Robyn Creswell

Robyn Creswell

Fellow: Awarded 2021
Field of Study: Literary Criticism

Competition: US & Canada

Robyn Creswell teaches comparative literature at Yale University and is author of the award-winning City of Beginnings: Poetic Modernism in Beirut. He is a regular contributor to The New York Review of Books and has also written for The New Yorker, The Nation, and Harper’s Magazine. A former poetry editor of The Paris Review, he is currently poetry editor-at-large for Farrar, Straus and Giroux.

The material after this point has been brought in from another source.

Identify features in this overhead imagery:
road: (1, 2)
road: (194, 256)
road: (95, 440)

Creswell is the translator Abdelfattah Kilito’s The Tongue of Adam and The Clash of Images, both from the French, as well as Sonallah Ibrahim’s modernist masterpiece, That Smell and Notes from Prison, from the Arabic (all three published by New Directions). His translation of Iman Mersal’s collection of poems, The Threshold, will be published next year (FSG).

Creswell is currently at work on an intellectual history of the modern Arab world as told through the lives and works of its representative poets: Mahmoud Darwish, Adonis, Nazik al-Mala’ika, and others. It aims to show how modern poets have reimagined classical tropes and ideas for contemporary purposes, and how recent history can be illuminated by the ancient past.